Neuropeptide Y (NPY) has neuromodulatory actions on multiple brain functions including endocrine, behavioral, and circadian processes. Behavioral studies suggest that NPY is a potent anxiolytic; however, little is known about how NPY affects general arousal and/or attention states. The present study evaluated the effects of NPY on spontaneous brain activity as well as auditory processing by using electrophysiological measures.

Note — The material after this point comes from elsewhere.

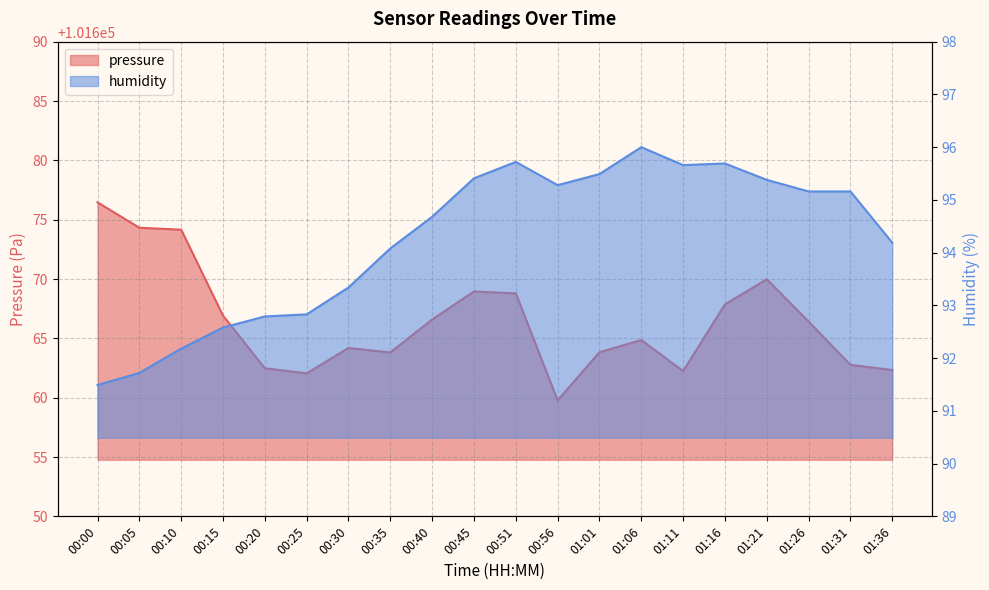

Reading left to right, extract all data points from this chart.

pressure: 00:00=101676.5	00:05=101674.3	00:10=101674.2	00:15=101666.9	00:20=101662.5	00:25=101662.1	00:30=101664.2	00:35=101663.8	00:40=101666.6	00:45=101668.9	00:51=101668.8	00:56=101659.8	01:01=101663.8	01:06=101664.9	01:11=101662.2	01:16=101667.9	01:21=101670.0	01:26=101666.4	01:31=101662.8	01:36=101662.3
humidity: 00:00=91.5	00:05=91.7	00:10=92.2	00:15=92.6	00:20=92.8	00:25=92.8	00:30=93.3	00:35=94.1	00:40=94.7	00:45=95.4	00:51=95.7	00:56=95.3	01:01=95.5	01:06=96.0	01:11=95.7	01:16=95.7	01:21=95.4	01:26=95.2	01:31=95.2	01:36=94.2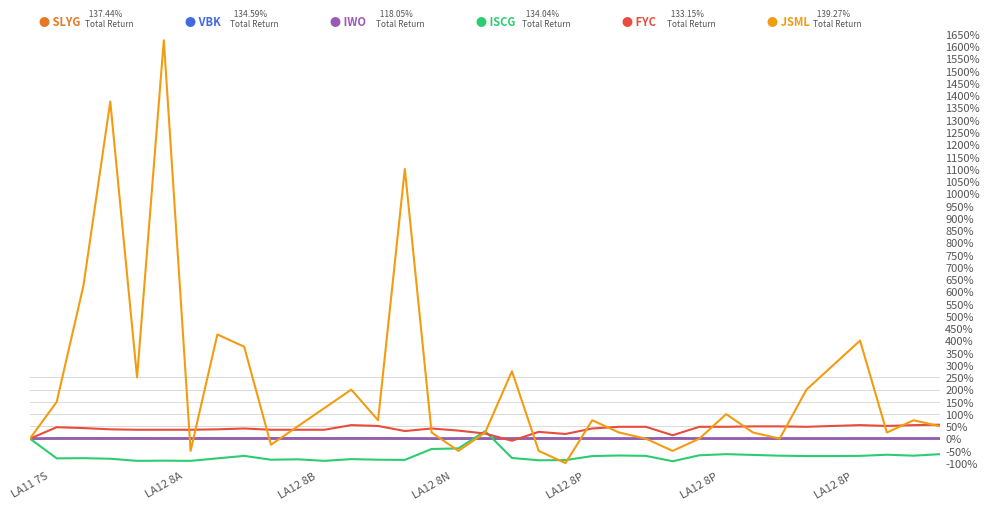

What is the greatest value displayed?

1625.0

Electroencephalographic (EEG) and event-related potentials (ERPs) were obtained in awake animals after intracerebroventricular administration of NPY (1.0, 3.0 nmol) and two of its analogs, active at Y1 (1.0, 3.0 nmol) and Y2 (1.0, 3.0 nmol) receptor sites. NPY was found to produce dose-related effects on electrophysiological measures. Spectral analyses of the EEG revealed that NPY produced slowing of delta activity (1-2 Hz) in the frontal cortex and high frequency theta activities (6-8 Hz) concomitant with a speeding up of low frequency theta (4-6 Hz) in cortex, hippocampus, and amygdala. At higher doses (3.0 nmols) in addition to shifts in frequency, EEG power was also significantly reduced in all frequencies (0.5-50 Hz) in cortex, and in the higher frequencies (8-32 Hz) in the amygdala. The Y1 and Y2 agonists had a somewhat different profile of EEG effects than the parent compound. At the 1 nmol dose both agonists were found to produce selective depressions in power in the hippocampus. The 3.0 nmols dose of the Y1 agonist produced decreases in EEG stability, an effect commonly produced by anxiolytic drugs, whereas the Y2 agonist produced increases in EEG stability in cortex and amygdala. Auditory processing, as assessed by ERPs, was affected most significantly in the frontal cortex where dose-dependent decreases in the N1 component of the ERP, a finding also commonly seen after anxiolytics, was found. Y1 and Y2 agonists were also found to significantly reduce the amplitude of the N1 component of the ERP but less so than the parent compound. The electrophysiological and behavioral profiles of NPY and the Y1 agonist resembles those of anxiolytics such as ethanol and benzodiazepines. Taken together these data suggest that electrophysiological measures of the actions of this peptide system may represent a new potentially useful assay for the development of anxiolytic drugs.